__Problem description__. Reproduce the Naive Bayes practical word for word, between "Installing the packages" and "by a feature.", inclusive.

__Source__.
- - - - -
Bayes Classifier Practical
===========================

This practical will explore writing a Naive Bayes classifier in R.

Before you start
----------------

Running R studio
^^^^^^^^^^^^^^^^

This practical uses R studio. Ensure that you can run R Studio.

Installing the packages
^^^^^^^^^^^^^^^^^^^^^^^

The practical will use a number of R packages. Before you use these packages you need to load them::

    library(doBy)
    library(ROCR)
    library(ggplot2)
    library(plyr)

What do these packages do?
 * doBy - used to produce data grouped by a feature.  
 * ROCR - used to produce receiver operator characteristic (ROC) curves
 * ggplot2 - graph plotting
 * plyr - tools for splitting, applying and combining data

If any of these packages fail to load then you can install them with the commands below. Please do not
do this unless you have to as R does not check if they exist before downloading the packages and it will
take a while to install them::

    install.packages("doBy")
    install.packages("ROCR")
    install.packages("ggplot2")
    install.packages("plyr")

Downloading the files
^^^^^^^^^^^^^^^^^^^^^

Download the practical R files and data using git::

   git clone https://allyhume@bitbucket.org/allyhume/NaiveBayesClassifierPractical.git


The data set
------------

The data set we will use for this practical is the `Adult data set`_ from the UCI Machine Learning
Repository. This data set can be build a classifier that predicts if adult Americans have an
annual salary of less than or equal to $50,000 (<=50K) or above $50,000 (>50K).
- - - - -
__Data records__.
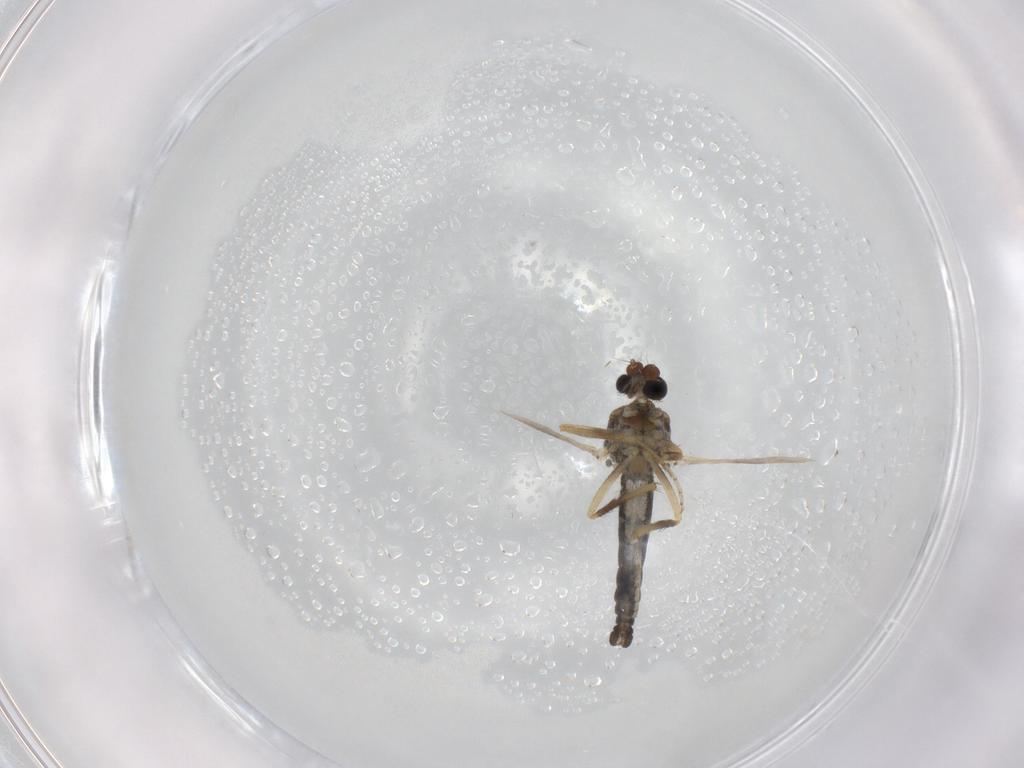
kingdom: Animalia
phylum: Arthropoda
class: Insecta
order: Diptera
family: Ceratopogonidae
- - - - -
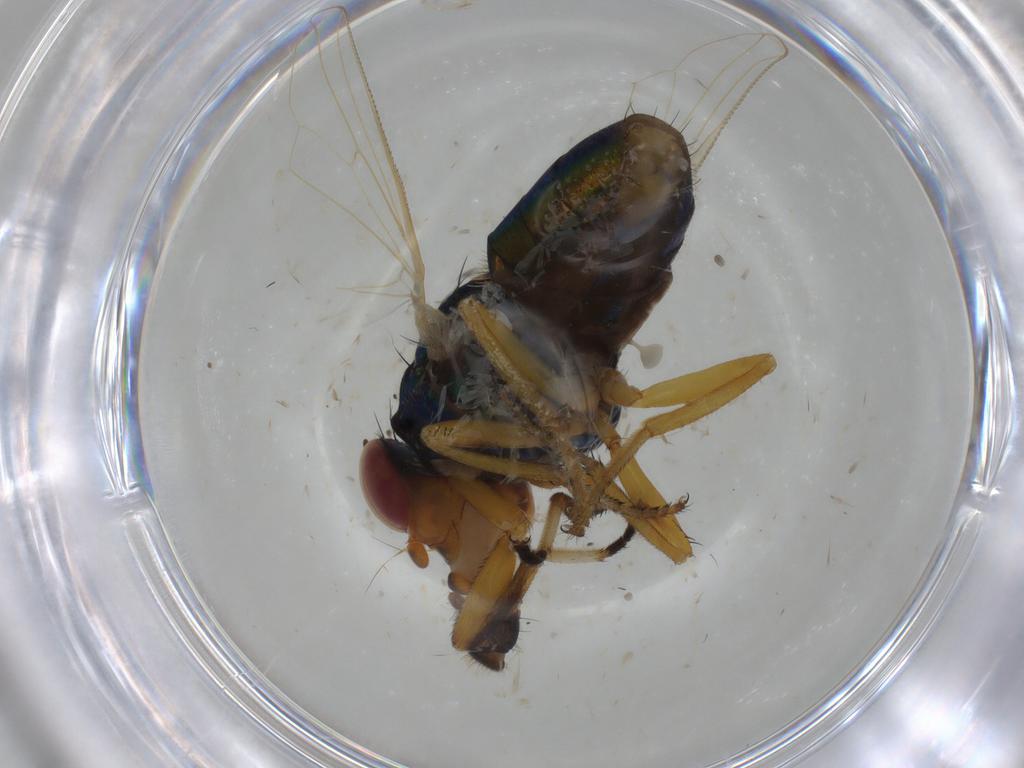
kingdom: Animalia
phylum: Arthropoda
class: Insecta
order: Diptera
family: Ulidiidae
- - - - -
__Expected answer__.
Installing the packages
^^^^^^^^^^^^^^^^^^^^^^^

The practical will use a number of R packages. Before you use these packages you need to load them::

    library(doBy)
    library(ROCR)
    library(ggplot2)
    library(plyr)

What do these packages do?
 * doBy - used to produce data grouped by a feature.